Investor demand for safe havens increased and gold gained the most as the investment appeal of its main competitor, US Treasury notes, tumbled.
Gold’s spot price was up 1.1 percent at $1,293.92/oz., whilst gold futures rose $10.50/oz., or 0.8 percent, to $1,292.20/oz.
The Fed minutes showed policymakers are considering raising interest rates from the current gauge of 1.25-1.50 percent as economic growth is poised to accelerate. The report contradicted the Commerce Department data on domestic investment, stirring concern of a possible monetary policy mistake amongst investors.
"There weren't any surprises within the Fed minutes," Michael Matousek of San Antonio-based US Global Investors said. "You can expect to see the incremental sales of gold, which is walking the fine line between balancing portfolio allocation and interest rate expectation."
Investors say gold will not retreat from its current highs until the Fed does actually raise the rates, which might happen in December. Higher rates would push the dollar’s FX rate, and benchmark Treasury note value higher, rendering gold more expensive overseas. However, on the US market gold might feel the pinch beginning next month.
On the other hand, some expect the Treasury value to decline as US inflation accelerates in line with solid consumer spending and faster economic growth.

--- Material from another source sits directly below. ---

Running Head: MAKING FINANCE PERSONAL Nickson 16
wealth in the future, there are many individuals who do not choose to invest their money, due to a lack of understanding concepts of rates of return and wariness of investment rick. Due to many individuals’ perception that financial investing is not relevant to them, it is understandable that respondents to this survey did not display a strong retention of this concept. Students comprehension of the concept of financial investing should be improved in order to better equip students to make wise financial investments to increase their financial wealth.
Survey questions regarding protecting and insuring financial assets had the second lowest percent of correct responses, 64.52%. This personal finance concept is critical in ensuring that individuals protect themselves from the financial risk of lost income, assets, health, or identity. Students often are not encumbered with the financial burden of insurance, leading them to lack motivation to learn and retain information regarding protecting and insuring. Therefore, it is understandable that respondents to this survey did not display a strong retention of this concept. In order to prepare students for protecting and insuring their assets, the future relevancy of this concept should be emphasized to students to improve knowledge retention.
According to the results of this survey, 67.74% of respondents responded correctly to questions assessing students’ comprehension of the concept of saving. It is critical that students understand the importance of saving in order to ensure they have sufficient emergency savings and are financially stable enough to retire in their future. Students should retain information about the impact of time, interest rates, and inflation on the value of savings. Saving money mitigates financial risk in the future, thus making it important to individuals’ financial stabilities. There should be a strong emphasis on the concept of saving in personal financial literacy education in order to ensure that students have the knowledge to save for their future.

"Participants expected solid growth in consumer spending in the near term, supported by ongoing strength in the labor market," FOMC policymakers said in the minutes. "Many participants thought that another increase in the target range for the federal funds rate was likely to be warranted in the near term."
Higher Treasury yields would produce higher market volatility, and support the demand and the price of gold.

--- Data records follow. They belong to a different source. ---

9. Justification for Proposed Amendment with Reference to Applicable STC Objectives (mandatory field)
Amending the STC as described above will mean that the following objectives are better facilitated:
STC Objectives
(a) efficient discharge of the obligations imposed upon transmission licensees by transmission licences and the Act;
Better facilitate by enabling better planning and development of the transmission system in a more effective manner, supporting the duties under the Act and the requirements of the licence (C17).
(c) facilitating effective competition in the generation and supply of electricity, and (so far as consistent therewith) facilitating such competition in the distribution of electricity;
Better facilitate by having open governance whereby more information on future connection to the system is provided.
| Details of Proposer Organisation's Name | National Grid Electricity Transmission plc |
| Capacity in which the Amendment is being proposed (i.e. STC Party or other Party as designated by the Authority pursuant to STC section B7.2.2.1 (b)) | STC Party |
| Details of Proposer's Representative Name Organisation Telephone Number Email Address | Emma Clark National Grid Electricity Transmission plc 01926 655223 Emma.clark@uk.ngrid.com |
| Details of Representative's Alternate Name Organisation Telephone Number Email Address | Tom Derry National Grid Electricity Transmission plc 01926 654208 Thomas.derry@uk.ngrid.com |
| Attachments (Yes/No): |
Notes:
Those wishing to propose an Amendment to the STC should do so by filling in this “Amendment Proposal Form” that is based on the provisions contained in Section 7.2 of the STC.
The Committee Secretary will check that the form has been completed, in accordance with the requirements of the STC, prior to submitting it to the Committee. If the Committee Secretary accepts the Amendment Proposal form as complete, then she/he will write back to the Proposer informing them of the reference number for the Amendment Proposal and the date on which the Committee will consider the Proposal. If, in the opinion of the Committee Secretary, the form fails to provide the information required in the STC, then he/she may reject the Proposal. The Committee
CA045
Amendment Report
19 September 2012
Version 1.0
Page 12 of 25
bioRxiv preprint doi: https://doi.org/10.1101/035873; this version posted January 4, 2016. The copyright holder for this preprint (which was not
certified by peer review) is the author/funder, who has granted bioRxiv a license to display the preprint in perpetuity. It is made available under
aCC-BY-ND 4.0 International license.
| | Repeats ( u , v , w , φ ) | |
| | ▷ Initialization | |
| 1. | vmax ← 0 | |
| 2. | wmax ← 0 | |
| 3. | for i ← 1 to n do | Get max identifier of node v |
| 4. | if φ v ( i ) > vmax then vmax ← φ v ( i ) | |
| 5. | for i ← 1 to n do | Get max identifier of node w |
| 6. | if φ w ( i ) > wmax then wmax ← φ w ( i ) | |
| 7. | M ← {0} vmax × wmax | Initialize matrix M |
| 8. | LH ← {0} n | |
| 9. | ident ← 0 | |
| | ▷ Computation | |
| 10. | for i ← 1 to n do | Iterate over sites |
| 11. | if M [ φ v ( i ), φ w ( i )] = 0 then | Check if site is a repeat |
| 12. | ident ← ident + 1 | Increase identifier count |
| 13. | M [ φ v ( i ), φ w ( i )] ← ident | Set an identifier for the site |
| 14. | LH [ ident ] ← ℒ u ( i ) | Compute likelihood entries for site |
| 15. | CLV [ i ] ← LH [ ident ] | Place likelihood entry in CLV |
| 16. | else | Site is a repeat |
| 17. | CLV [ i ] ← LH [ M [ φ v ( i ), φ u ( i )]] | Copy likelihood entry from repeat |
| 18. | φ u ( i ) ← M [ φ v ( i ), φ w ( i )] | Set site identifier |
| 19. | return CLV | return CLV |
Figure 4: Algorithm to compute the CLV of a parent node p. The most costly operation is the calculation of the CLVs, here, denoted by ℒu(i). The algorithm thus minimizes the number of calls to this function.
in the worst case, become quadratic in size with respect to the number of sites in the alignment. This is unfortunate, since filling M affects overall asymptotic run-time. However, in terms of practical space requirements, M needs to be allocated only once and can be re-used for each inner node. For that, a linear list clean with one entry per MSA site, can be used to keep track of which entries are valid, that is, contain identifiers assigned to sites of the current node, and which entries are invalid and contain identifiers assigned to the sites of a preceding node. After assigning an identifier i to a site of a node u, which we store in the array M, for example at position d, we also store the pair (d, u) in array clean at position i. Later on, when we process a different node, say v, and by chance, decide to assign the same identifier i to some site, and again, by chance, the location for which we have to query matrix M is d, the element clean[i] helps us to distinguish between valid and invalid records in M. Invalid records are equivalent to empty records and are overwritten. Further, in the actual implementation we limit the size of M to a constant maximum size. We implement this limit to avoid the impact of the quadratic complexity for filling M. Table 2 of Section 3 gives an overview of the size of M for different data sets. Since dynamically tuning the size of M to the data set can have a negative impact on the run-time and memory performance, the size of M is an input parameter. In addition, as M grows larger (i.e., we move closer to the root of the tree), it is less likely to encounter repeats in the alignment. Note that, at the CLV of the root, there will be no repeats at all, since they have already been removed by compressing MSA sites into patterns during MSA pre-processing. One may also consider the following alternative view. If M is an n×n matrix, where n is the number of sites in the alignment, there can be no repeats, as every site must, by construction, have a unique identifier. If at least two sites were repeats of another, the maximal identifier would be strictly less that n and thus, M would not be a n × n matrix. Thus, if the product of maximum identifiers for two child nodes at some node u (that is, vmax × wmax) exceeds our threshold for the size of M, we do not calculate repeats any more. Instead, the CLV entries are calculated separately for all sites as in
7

"Firmer core inflation readings in the year ahead should push the 10-year Treasury yield higher," Nick Exarhos of Toronto-based CIBC World Markets said.
Analysts at Saxo Bank expect gold to surpass the psychological threshold of $1,300/oz., and reach $1,325/oz. by year’s end.
Higher demand for gold also stems from the expectations of a change in the Fed’s use of policy tools. Some policymakers argue the central bank could abandon its inflation target of 2 percent, and implement price-level targeting, which would allow actual inflation fly above 2 percent.
This, however, would suggest a greater central bank meddling with the open market.
Hints at such a dramatic policy pivot also boosts demand for non-monetary safe haven assets, such as gold, meaning the projections of higher bullion prices in the near-term are justified.